When one microservice fails, its collaborators are put under stress and are also at risk of failing. While the microservice is failing, its collaborators will not be able to query, send commands or poll events from the failing microservice. As illustrated in figure 3, if this makes the collaborators fail, even more microservices are at risk of failing. At this point, the failure has started propagating through the system of microservices. Such a situation can quickly escalate from one microservice failing to lot of microservices failing.
Figure 3 If the microservice marked FAILED is failing, so is the communication with it. That means that the microservices at the other end of those communications are under stress. If the stressed microservices fail due to the stress, the microservices communicating with them are put under stress. In that situation, the failure in the failed microservice has propagated to several other microservices.
Some examples of how we can stop failures propagating are:
- When one microservice tries to send a command to another microservice, which happens to be failing at the time, that request will fail. If the sender simply fails as well, we get the situation illustrated in figure 3 where the failures propagate back through the system. To stop the propagation, the sender might act as if the command succeeded, but actually store the command into a list of failed commands. The sending microservice can periodically go through the list of failed commands and try to send them again. This is not possible in all situations, because the command may need to be handled here and now, but when this approach is possible it stops the failure in one microservice from propagating.
- When one microservice queries another one that’s failing, the caller could use a cached response. In case the caller has a stale response in the cache, but a query for a fresh response fails, it might decide to use the stale response anyway. Again, this is not something that will be possible in all situations, but when it is, the failure will not propagate.

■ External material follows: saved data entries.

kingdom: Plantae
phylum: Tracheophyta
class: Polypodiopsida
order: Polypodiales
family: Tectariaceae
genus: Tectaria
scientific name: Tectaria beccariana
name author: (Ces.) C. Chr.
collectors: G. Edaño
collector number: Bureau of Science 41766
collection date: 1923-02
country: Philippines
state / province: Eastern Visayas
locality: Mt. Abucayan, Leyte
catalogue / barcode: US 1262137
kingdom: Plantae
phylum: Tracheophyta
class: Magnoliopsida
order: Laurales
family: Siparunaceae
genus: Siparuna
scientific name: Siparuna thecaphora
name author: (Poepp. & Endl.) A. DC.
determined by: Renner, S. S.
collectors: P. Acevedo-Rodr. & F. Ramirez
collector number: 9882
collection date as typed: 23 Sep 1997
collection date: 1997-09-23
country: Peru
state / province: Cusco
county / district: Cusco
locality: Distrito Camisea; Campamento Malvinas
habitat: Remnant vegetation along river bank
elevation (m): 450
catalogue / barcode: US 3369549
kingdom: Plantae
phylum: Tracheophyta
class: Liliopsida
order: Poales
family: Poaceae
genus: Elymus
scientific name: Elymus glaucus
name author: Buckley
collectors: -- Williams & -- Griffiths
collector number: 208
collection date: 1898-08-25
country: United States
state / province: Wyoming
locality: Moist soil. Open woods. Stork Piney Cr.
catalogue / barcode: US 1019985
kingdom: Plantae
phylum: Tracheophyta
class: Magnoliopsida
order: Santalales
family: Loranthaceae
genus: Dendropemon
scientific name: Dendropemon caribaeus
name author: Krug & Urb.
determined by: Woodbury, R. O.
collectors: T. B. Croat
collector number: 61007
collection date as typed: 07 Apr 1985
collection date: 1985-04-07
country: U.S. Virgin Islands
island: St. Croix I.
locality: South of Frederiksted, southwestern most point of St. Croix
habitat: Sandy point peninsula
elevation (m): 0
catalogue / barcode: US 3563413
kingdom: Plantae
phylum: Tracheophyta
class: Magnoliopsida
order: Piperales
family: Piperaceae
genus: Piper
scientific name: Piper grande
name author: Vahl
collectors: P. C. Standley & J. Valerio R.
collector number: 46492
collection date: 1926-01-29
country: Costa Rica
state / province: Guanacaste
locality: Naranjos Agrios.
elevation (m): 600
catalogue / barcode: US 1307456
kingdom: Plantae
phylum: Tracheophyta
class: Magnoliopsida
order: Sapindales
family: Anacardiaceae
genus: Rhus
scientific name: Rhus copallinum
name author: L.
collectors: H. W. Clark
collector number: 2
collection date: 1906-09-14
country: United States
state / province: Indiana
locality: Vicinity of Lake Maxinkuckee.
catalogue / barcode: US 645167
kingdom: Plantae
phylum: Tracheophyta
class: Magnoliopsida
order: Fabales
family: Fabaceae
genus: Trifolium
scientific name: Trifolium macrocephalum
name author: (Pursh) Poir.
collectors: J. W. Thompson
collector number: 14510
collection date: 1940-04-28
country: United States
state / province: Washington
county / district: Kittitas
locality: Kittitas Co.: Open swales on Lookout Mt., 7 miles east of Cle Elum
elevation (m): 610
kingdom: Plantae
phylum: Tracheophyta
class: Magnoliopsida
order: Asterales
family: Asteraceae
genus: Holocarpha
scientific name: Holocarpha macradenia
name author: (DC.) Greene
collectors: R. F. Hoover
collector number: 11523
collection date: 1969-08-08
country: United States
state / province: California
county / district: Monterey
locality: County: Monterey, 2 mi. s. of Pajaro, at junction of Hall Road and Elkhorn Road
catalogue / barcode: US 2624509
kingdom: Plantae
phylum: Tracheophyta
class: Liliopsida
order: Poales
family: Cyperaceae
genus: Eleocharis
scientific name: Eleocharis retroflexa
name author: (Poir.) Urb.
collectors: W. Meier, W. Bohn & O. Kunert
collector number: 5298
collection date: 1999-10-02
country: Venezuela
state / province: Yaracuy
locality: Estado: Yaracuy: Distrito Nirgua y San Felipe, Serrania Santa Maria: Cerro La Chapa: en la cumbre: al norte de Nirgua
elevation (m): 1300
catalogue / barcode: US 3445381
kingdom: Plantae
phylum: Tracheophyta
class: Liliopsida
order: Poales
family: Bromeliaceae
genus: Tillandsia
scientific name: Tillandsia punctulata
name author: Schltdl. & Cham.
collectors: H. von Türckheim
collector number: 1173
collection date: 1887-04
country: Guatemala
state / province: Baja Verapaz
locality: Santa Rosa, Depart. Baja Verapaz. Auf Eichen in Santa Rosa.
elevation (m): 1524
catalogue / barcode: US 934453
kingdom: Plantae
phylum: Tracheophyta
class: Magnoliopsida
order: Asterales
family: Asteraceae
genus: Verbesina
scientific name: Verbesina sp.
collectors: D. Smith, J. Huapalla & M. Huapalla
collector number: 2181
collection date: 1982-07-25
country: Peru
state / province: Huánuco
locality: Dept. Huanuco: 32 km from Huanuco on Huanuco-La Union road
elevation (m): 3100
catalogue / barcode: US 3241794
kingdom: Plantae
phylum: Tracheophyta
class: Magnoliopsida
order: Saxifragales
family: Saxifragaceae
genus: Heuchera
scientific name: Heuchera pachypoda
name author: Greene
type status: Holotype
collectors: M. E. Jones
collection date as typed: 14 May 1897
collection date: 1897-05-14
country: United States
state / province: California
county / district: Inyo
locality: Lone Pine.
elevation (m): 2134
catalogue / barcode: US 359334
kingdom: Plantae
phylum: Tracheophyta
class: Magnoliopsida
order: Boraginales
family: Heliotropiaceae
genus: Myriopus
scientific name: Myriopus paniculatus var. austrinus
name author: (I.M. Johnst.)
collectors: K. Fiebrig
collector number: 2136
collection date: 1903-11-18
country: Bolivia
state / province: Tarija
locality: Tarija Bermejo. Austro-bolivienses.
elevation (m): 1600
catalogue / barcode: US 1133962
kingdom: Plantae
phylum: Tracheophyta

- An API Gateway that is stressed because of high amounts of traffic from a certain client can throttle that client by not responding to more than a certain number of requests per second from that client. Notice that the client may be sending an unusually high amount of requests because it is somehow failing internally. When throttled, the client will get a degraded experience, but will still get some responses. Without the throttling, the API Gateway might become slow for all clients or it might fail completely. Moreover, since the API Gateway collaborates with other microservices, handling all the incoming requests would push the stress of those requests onto other microservices too. Again, the throttling stops the failure in the client from propagating further into the system to other microservices.
As we can see from these examples, stopping failure propagation comes in many shapes and sizes. The important thing to take away from this article is the idea of building safeguards into your systems that are specifically designed to stop from propagating the kinds of failures you anticipate. How that is realized depends on the specifics of the systems you are building. Building in these safeguards may take some effort, but it’s very often well worth the effort because of the robustness they give the system as a whole.